If there is other applicable auto medical payments insurance we will pay only our share of the loss. Our share is the proportion that our limit of liability bears to the total of all applicable limits. However, any insurance we provide with respect to a vehicle you do not own shall be excess over any other collectible auto insurance providing payments for medical or funeral expenses.

R.11.

Keystone's "Other Insurance" clause reads:

If there is other applicable liability insurance we will pay only our share of the loss. Our share is the proportion that our limit of liability bears to the total of all applicable limits. However, any insurance we provide for a vehicle you do not own shall be excess over any other collectible insurance.

R.11.

[3] We are mindful of Pennsylvania appellate court decisions that have addressed the question of apportionment in insurance coverages in contexts distinguishable from the instant case. See Vrabel v. Scholler, 369 Pa. 235, 85 A.2d 858 (1952) (Vrabel I), appeal after remand, 372 Pa. 578, 94 A.2d 748 (1953) (Vrabel II); Fireman's Fund Ins. Co. v. Nationwide Mutual Ins. Co., 317 Pa.Super. 497, 464 A.2d 431 (1983). In those cases, unlike here, the clauses provided in the policies were not deemed by the courts to be irreconcilable with each other and disregarded as mutually repugnant. In Fireman's Fund Ins. Co., supra, the clauses at issue involved insurance coverages for first-party benefits not liability. In that case, and in the Vrabel decisions, the courts found that the existing statutes, i.e. "No-Fault Motor Vehicle Insurance" 40 P.S. §§ 1009.101 to 1009.701 (repealed), offered no guidance on any particular method of proration. The courts then concluded that apportionment ought to be determined according to the express terms of the policies. See Fireman's Fund Ins., 317 Pa.Super. at 509-13, 464 A.2d at 438-39; Vrabel, 369 Pa. at 240-44, 85 A.2d at 861-62. In Fireman's Fund Ins. our court was not able to effectuate the language of the policies with respect to apportionment because the relevant clauses were not included in the record for evaluation. Our court remanded the case for further proceedings consistent with the following instructions:

It may be that both policies contain language similar to that in the model clause prescribed by the Commissioner [31 Pa.Code § 66.102(e), Condition H]. If so, that language should be followed. If there is a conflict between the language of the policies, that conflict should first be resolved in the trial court by reference to the language contained in the policies. If the clauses are irreconcilable, they should be disregarded as mutually repugnant and the common law rule of Vrabel I and Vrabel II applied, i.e. the policy-limits ratio. If that common law rule is to be altered, it should be done only after careful consideration and reflection, with due regard for the uniformity, coherence, simplicity and certainty of the No-Fault system of insurance desired by the legislature.

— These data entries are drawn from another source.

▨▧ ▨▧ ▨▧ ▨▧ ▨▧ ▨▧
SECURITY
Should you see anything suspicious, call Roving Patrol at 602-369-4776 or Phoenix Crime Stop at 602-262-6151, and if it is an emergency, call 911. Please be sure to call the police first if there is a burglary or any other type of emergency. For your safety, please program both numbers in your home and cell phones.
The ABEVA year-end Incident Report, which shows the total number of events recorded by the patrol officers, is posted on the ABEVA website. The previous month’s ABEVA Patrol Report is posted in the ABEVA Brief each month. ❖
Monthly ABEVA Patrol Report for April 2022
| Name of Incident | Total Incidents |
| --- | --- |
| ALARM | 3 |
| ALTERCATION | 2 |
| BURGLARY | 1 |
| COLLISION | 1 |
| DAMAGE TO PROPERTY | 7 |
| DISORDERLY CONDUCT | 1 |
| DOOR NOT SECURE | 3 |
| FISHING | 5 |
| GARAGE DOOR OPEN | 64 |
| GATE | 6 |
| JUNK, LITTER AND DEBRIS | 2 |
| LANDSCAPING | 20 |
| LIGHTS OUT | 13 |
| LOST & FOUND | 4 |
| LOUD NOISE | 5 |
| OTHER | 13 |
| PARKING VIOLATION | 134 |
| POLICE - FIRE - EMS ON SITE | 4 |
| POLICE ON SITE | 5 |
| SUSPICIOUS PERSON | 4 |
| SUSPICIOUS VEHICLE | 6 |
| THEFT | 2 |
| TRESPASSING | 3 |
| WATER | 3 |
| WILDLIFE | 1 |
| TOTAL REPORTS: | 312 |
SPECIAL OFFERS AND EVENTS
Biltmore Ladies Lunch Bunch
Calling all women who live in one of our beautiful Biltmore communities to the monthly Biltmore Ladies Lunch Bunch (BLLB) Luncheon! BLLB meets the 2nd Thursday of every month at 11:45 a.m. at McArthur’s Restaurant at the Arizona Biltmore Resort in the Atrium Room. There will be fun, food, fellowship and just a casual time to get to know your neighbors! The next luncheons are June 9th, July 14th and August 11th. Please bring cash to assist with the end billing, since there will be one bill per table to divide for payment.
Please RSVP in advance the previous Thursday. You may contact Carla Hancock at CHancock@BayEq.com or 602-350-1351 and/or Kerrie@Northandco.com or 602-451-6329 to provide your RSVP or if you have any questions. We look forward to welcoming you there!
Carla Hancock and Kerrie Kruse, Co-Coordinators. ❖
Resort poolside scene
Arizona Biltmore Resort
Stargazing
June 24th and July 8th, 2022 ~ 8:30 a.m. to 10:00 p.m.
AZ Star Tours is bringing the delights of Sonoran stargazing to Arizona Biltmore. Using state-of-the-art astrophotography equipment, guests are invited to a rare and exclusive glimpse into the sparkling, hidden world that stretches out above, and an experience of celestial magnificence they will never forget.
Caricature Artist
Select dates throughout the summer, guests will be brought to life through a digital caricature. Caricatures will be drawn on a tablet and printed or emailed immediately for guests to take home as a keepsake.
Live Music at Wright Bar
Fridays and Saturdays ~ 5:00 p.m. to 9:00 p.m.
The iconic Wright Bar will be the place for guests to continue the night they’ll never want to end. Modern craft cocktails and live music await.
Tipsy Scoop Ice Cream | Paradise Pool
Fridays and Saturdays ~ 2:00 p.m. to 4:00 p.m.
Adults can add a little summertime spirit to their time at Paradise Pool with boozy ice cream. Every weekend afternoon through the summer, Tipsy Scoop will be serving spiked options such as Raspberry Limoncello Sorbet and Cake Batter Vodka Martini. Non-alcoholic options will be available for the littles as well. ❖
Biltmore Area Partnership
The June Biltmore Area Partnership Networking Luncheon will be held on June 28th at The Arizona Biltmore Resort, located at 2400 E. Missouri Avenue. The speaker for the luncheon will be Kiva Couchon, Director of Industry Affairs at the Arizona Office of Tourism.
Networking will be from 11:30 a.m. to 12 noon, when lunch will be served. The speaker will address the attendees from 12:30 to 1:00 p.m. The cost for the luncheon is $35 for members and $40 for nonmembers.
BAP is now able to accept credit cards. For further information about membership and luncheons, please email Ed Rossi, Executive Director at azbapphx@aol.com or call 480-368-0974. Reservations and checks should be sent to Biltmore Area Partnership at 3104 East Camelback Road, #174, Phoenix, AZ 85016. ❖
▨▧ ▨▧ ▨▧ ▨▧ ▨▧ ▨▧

317 Pa.Super. at 512, 464 A.2d at 439 (citations omitted) (emphasis added).

Because our court did not conclude that the clauses at issue in Fireman's Fund Ins., supra, were irreconcilable, we find our panel's decision which favored application of the policy limit rule is dictum and not binding upon us herein. Our research reveals that our supreme court has not evaluated the reasoning behind the majority rule in relation with the minority rule (maximum loss approach). Under the circumstances of this case, we are of the opinion that our supreme court would join the growing number of courts and apply the maximum loss method where "other insurance" clauses are disregarded as mutually repugnant.

[4] In Carriers Ins. Co., supra, the policies at issue provided limits of $2,990,000.00 and $250,000.00, respectively. Despite that tremendous disparity in coverages, the Supreme Judicial Court of Maine rejected the majority rule of apportionment.